Ran across an interesting bit of mathematics news this morning…
A quartet of mathematicians from Yorkshire University, the University of Cambridge, the University of Waterloo and the University of Arkansas has discovered a 2D geometric shape that does not repeat itself when tiled. David Smith, Joseph Samuel...
I happened to be working on a project that involves hex tiling, so it was easy to create an SVG of the einstein (literally “one stone” in German) tile for your cutting/engraving pleasure.
Right-click on the image above and “save as” an SVG.
This seems perfect for scrap use! Just cut a bunch of these and tile them to make something cool!
March 24, 2023, 2:50pm
ok, now this may be my next puzzle pattern.
March 24, 2023, 4:14pm
There is also a project on the Cuttle site.
This is super cool. It’s the perfect random, weird shape to cut out of scrap.

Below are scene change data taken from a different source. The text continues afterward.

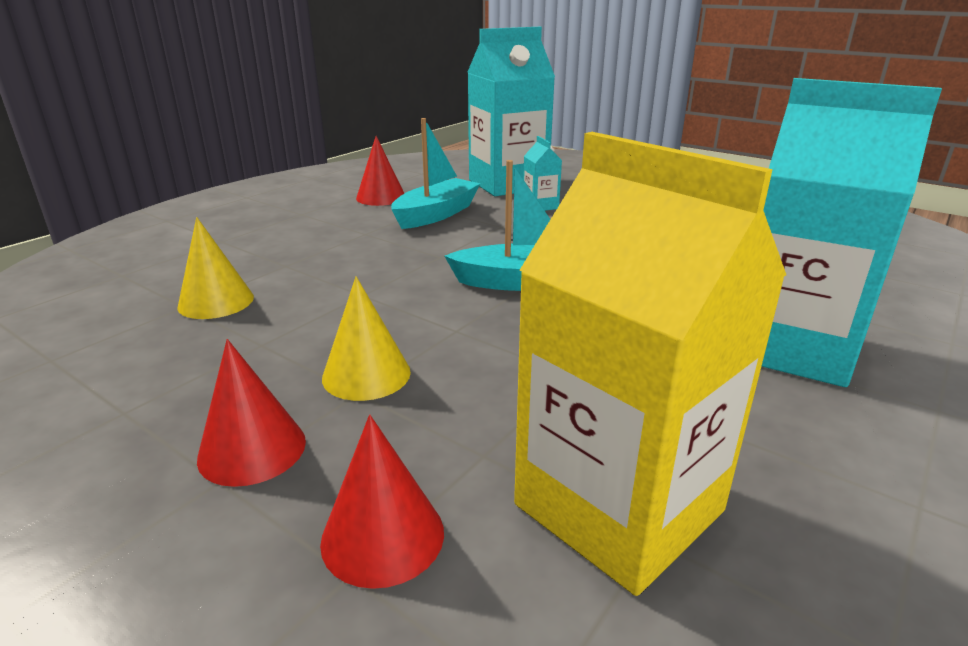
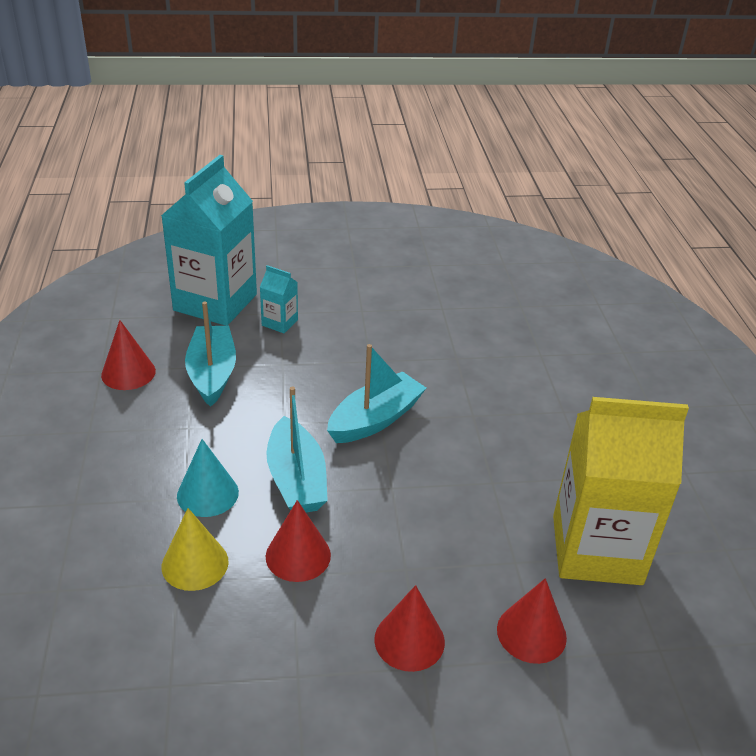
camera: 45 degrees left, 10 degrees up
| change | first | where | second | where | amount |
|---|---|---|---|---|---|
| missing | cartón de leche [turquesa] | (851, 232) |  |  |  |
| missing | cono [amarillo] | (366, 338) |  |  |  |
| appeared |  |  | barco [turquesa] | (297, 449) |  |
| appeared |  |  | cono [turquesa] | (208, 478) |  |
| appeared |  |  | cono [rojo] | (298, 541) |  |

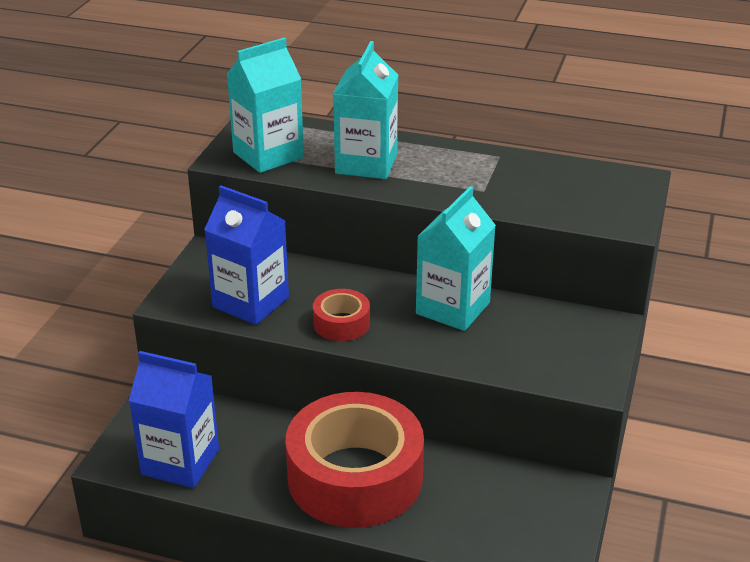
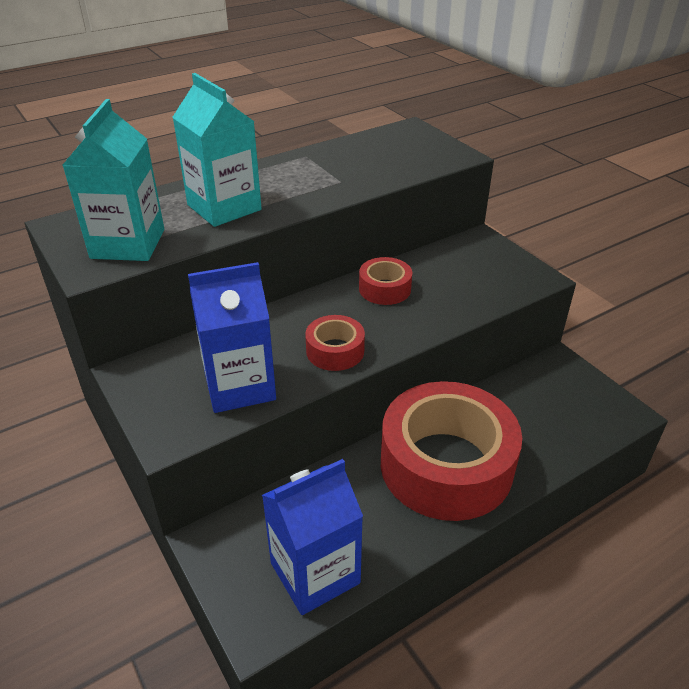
camera: 50 degrees left, 5 degrees up
| change | first | where | second | where | amount |
|---|---|---|---|---|---|
| exchanged | cartón de leche [turquesa] | (456, 258) | cinta adhesiva [rojo] | (385, 281) |  |

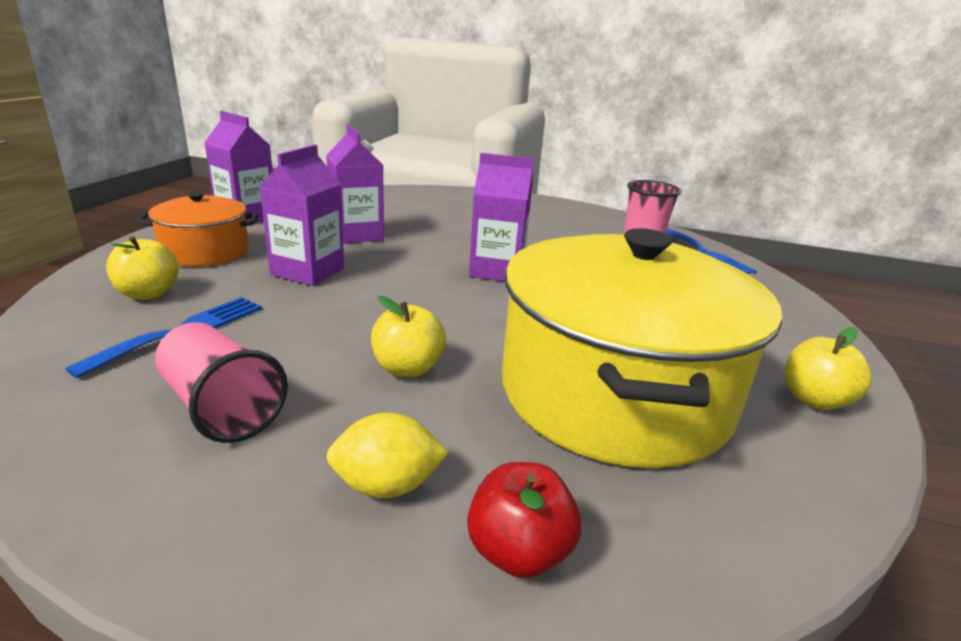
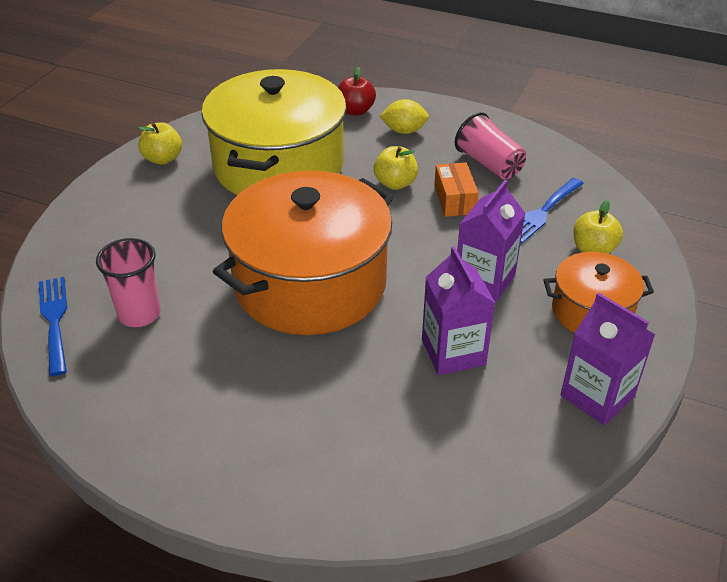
camera: 170 degrees left, 15 degrees up
| change | first | where | second | where | amount |
|---|---|---|---|---|---|
| exchanged | cartón de leche [morado] | (501, 217) | olla [naranja] | (303, 253) |  |
| appeared |  |  | caja [naranja] | (456, 189) |  |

A couple of people on Mastodon were showing off tiles they cut earlier. It was even one person’s first laser cutting project. Drawing in new people with math!
It’s called a Penrose pattern, discovered by Roger Penrose in 1974. Not sure what makes this recent “discovery” different. Veritasum put out a video 2 years ago about it, Numberphile 11 years ago, Matt Parker about 10 years ago, the Royal Institution, etc. Oxford University has a large section of paving that uses it outside the entrance to one of its buildings.
Still very cool, though.
I think what’s new is that it’s a single tile shape, where previous patterns needed more than one tile shape. But I’m mostly learning about this today
Thanks!!! this was on my list to make and I hadn’t gotten to it yet. Appreciate the share.
Yes, exactly. Penrose needed two, this can do it with one.
March 24, 2023, 9:04pm
Thank you for sharing. I love the look of this!
Aha! OK, I get it now! Thanks.
Just came here to post this, very cool indeed!
March 27, 2023, 12:27am
Oh wow! Definitely going to try this. Thanks for the design!
Not fair! This is the same as using two different tiles, since some are flipped over with respect to the others. In my mind, that’s cheating and not really an improvement over Penrose’s solution.
Yup, puzzle pattern for sure in my future.
Dual side puzzle! Picture on both sides, to add to the complexity!
Same picture on both sides, just rotated or mirrored
That was actually my first thought, but I then I figure that was TO mean.